Remdesvir is one of two National Institutes of Health (NIH) preferred therapies after the antiviral Paxlovid used to prevent hospitalization for COVID-19, according to Yale Medicine.
However, at least two studies linked the drug's use to acute kidney injury in COVID patients.
"Once you arrive, they put you into a particular process," Mr. Bay said, noting that some hospitals still use peak COVID-19 protocols to treat patients.
"It doesn't matter what your loved one came in with. They don't have to be COVID-positive. They can still treat them for COVID whether they are COVID-positive or not. They can move them in this system and check the box for the [government financial] incentive plan," he said.
'Had A Feeling'
"We called it the sleeping disease because we were tired for 10 or 12 days [but] we were fine," Mr. Bay said.
The night Tammy experienced chest discomfort on Jan. 5, 2022, the couple were on their way to an urgent care facility after hours.

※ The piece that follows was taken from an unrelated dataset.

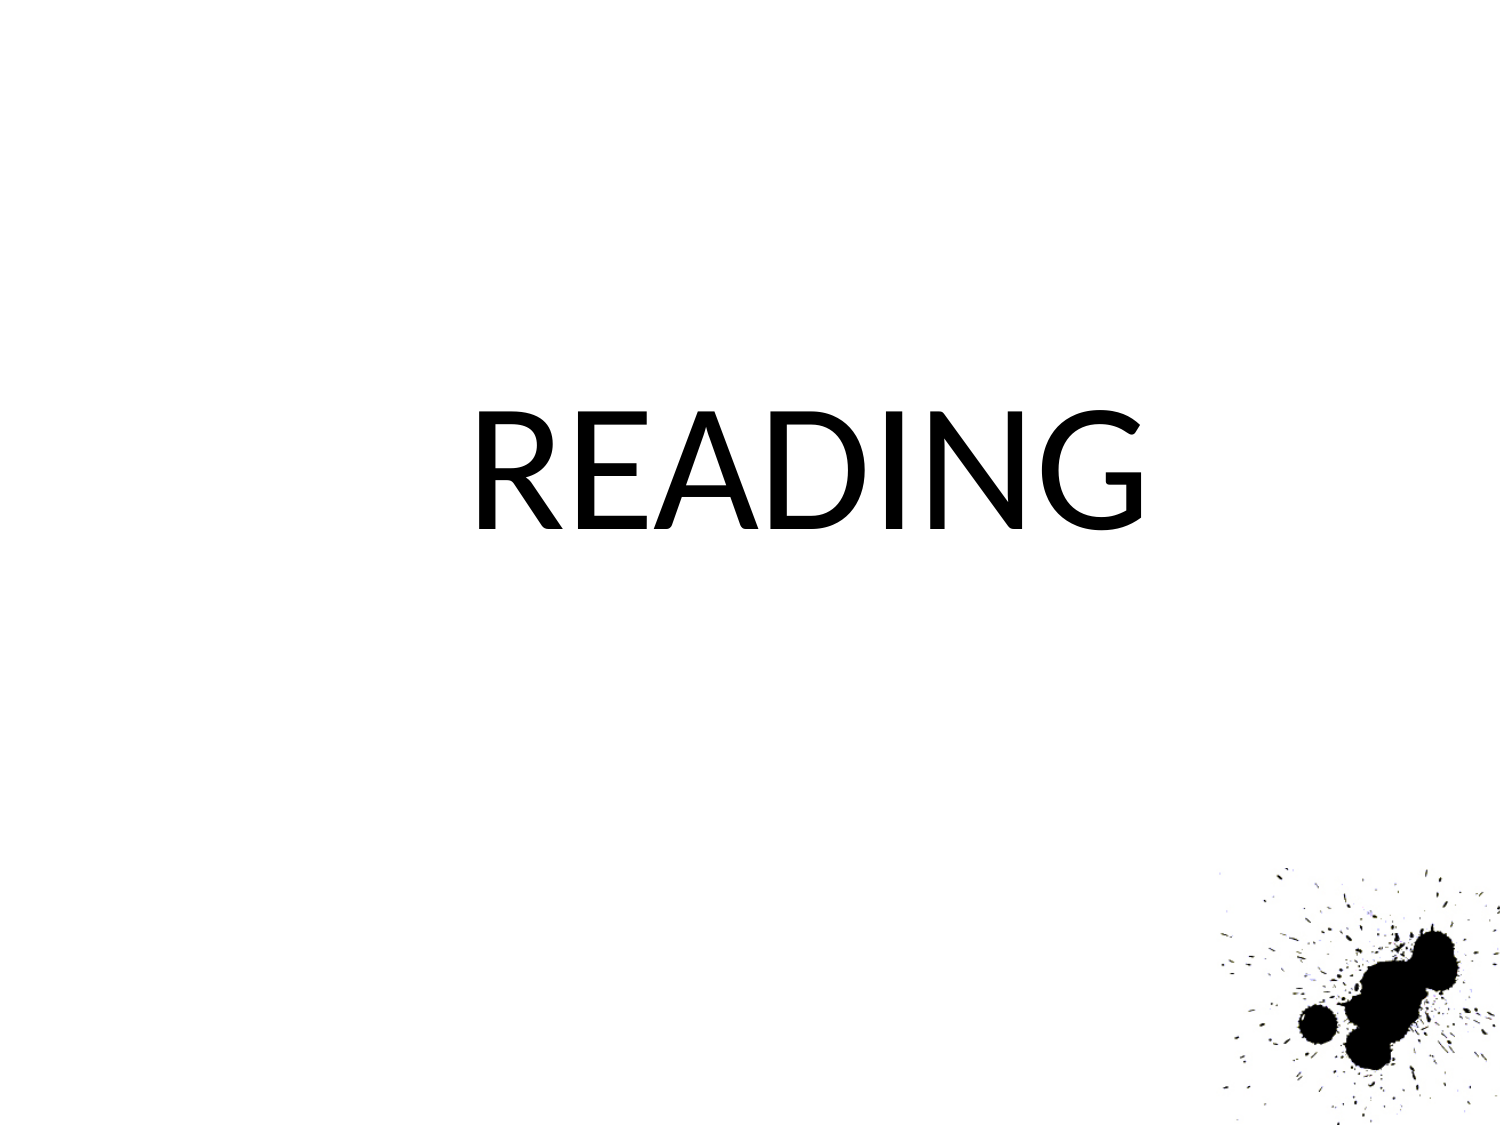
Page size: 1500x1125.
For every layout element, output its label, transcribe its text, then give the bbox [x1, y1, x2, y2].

"Are you taking me to the emergency room?" Tammy asked her husband, who said, "No."
"Well, I think that's where I'm going to end up," Tammy said. "I just have a feeling."
Mr. Bay said his wife's apprehensions were correct. And when the hospital admitted her hours later, he wrote on a medical whiteboard: "No sedation. No high-flow oxygen. No Remdesivir."
Within 24 hours of her admittance, "they were already sedating her," he said. "I was labeled combative on the first day. They called security to try to remove me. The cops came, and I was trespassed."
On day three, Mr. Bay requested a transfer for Tammy—and on that day, they intubated her. A panic attack landed her in the intensive care unit, simply because of the hospital's COVID-19 protocol for elevated breathing and heart rate.
One night, Tammy called her husband, pleading to come and take her home—"and I couldn't—I couldn't come and get her," Mr. Bay said, breaking into tears. "They wouldn't let me."
"They were following a regimen. Nobody asked how Tammy was feeling. They didn't even know her [expletive] name."
Tammy eventually developed a leaking perforation in her bowel that required emergency surgery.
"All of this happened because she was in the hospital," said Mr. Bay, who received the devastating news that Tammy couldn't have the life-saving operation.
The surgeons said that to do the procedure, Tammy would have to lie on her stomach. If that happened, she would stop breathing and die. Without the surgery, her body would become septic and she would die.
"So I said goodbye to her," Mr. Bay said. "And that's the way it went."
On Jan. 20, 2022, Tammy took her last breath—two weeks after her hospital admittance for pneumonia, her husband said.
Mr. Bay said the medical bill from the insurance company—more than $300,000—was like adding insult to injury.
With COVID-19 as a post-mortem diagnosis, the hospital received $12,000 under the CARE Act, he said.
"It's still happening today—the same protocols. It doesn't matter whether you give consent or not," he said.
Mr. Bay said a "driving message" from 1,000 Widows members is their shared desire for justice and medical accountability denied by the legal establishment.
"It was clear we needed to establish more local and civic responsibility in the form of legislation," Mr. Bay said.
"This isn't about me. It isn't about my wife. It's about us—the victims. None of us wants to be here. But here we are."